One Degree of Separation
Continuing the conversation… about our record low supply & record high prices over the last decade. And how in June, SC County was named both the #2 Most Expensive Place to Buy AND the #1 Most Expensive Place to Rent in the Country. For somewhere as small as Santa Cruz, those are significant distinctions (not in a good way) and a serious measure of our current housing crisis.
Housing problems impact every person in Santa Cruz on a daily basis in ways both big and small. To cope, we’ve learned to look the other way on the big things and complain about the little ones that affect us personally. There’s a huge disconnect between how those problems are discussed in public and the direct toll they take on many community members.
Talk about the lack of affordable housing doesn’t really speak to the panic two school teachers are feeling since the owner of the 3br house they’ve been renting for $1,600/mo passed away. They’re waiting to see what the rent will be raised to or whether they’ll get notice to vacate.
Talk about lack of availability doesn’t really describe the Bonny Doon couple w/two children and two dogs who lost their home in the CZU fire, and have stayed with friends for three years because they can’t find a local rental that allows dogs.
Talk about workforce displacement doesn’t really give voice to the plight of the single Mom who commutes from Hollister because it’s more affordable. Or the fact that the owners of the places she cleans also commute over the hill to earn the salaries necessary to buy homes.
Talk about existential threats to the unhoused doesn’t describe the last hours of Erik Morales, whose body was discovered on the River levee on September 19th. And talk about chronic housing insecurity doesn’t do justice to those in our midst who are living one paycheck away from disaster.
Talk about the widening wealth gap doesn’t really explain the gulf between those who were lucky enough to buy a home 30 years ago and those who may never be able to buy one. And all the talk about downsizing doesn’t help aging seniors with lots of equity who still can’t afford to stay in Santa Cruz.

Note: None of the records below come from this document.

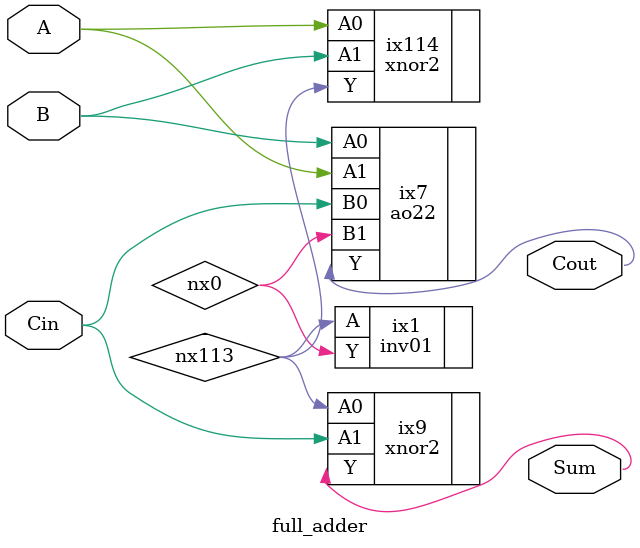
<source format=v>


module full_adder ( A, B, Cin, Sum, Cout ) ;

    input A ;
    input B ;
    input Cin ;
    output Sum ;
    output Cout ;

    wire nx0, nx113;



    ao22 ix7 (.Y (Cout), .A0 (B), .A1 (A), .B0 (Cin), .B1 (nx0)) ;
    xnor2 ix9 (.Y (Sum), .A0 (nx113), .A1 (Cin)) ;
    xnor2 ix114 (.Y (nx113), .A0 (A), .A1 (B)) ;
    inv01 ix1 (.Y (nx0), .A (nx113)) ;
endmodule


</source>
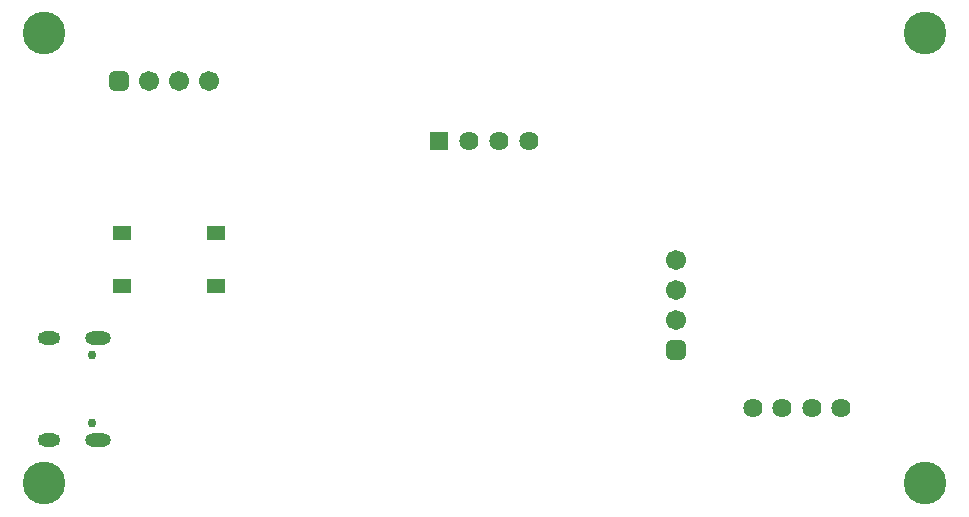
<source format=gts>
G04*
G04 #@! TF.GenerationSoftware,Altium Limited,Altium Designer,25.6.2 (33)*
G04*
G04 Layer_Color=8388736*
%FSLAX25Y25*%
%MOIN*%
G70*
G04*
G04 #@! TF.SameCoordinates,A6983FEA-D560-4925-98B3-38CB5C928B3C*
G04*
G04*
G04 #@! TF.FilePolarity,Negative*
G04*
G01*
G75*
%ADD16R,0.06102X0.05118*%
%ADD17R,0.06400X0.06400*%
%ADD18C,0.06400*%
%ADD19C,0.06699*%
%ADD20O,0.08668X0.04337*%
%ADD21O,0.07487X0.04337*%
%ADD22C,0.02959*%
G04:AMPARAMS|DCode=23|XSize=66.99mil|YSize=66.99mil|CornerRadius=17.75mil|HoleSize=0mil|Usage=FLASHONLY|Rotation=0.000|XOffset=0mil|YOffset=0mil|HoleType=Round|Shape=RoundedRectangle|*
%AMROUNDEDRECTD23*
21,1,0.06699,0.03150,0,0,0.0*
21,1,0.03150,0.06699,0,0,0.0*
1,1,0.03550,0.01575,-0.01575*
1,1,0.03550,-0.01575,-0.01575*
1,1,0.03550,-0.01575,0.01575*
1,1,0.03550,0.01575,0.01575*
%
%ADD23ROUNDEDRECTD23*%
%ADD24C,0.14179*%
G04:AMPARAMS|DCode=25|XSize=66.99mil|YSize=66.99mil|CornerRadius=17.75mil|HoleSize=0mil|Usage=FLASHONLY|Rotation=90.000|XOffset=0mil|YOffset=0mil|HoleType=Round|Shape=RoundedRectangle|*
%AMROUNDEDRECTD25*
21,1,0.06699,0.03150,0,0,90.0*
21,1,0.03150,0.06699,0,0,90.0*
1,1,0.03550,0.01575,0.01575*
1,1,0.03550,0.01575,-0.01575*
1,1,0.03550,-0.01575,-0.01575*
1,1,0.03550,-0.01575,0.01575*
%
%ADD25ROUNDEDRECTD25*%
D16*
X186650Y246358D02*
D03*
X155350D02*
D03*
X186650Y228642D02*
D03*
X155350D02*
D03*
D17*
X261000Y277000D02*
D03*
D18*
X271000D02*
D03*
X281000D02*
D03*
X291000D02*
D03*
X395185Y188000D02*
D03*
X385343D02*
D03*
X365657D02*
D03*
X375500D02*
D03*
D19*
X340000Y237500D02*
D03*
X174500Y297000D02*
D03*
X184500D02*
D03*
X164500D02*
D03*
X340000Y217500D02*
D03*
Y227500D02*
D03*
D20*
X147457Y211516D02*
D03*
Y177500D02*
D03*
D21*
X131000Y211516D02*
D03*
Y177500D02*
D03*
D22*
X145488Y183130D02*
D03*
Y205886D02*
D03*
D23*
X154500Y297000D02*
D03*
D24*
X129500Y163000D02*
D03*
X423000D02*
D03*
X129500Y313000D02*
D03*
X423000D02*
D03*
D25*
X340000Y207500D02*
D03*
M02*

</source>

Talk about NIMBYs and YIMBYs doesn’t really address the increasing friction between aging baby boomers wanting to preserve their home values and status quo and millennial buyers struggling to crack the code of homeownership..
None of us gets to escape the housing crisis. At this point we all own it. There’s only one degree of separation between each of us and ALL of the housing issues that impact us as a community.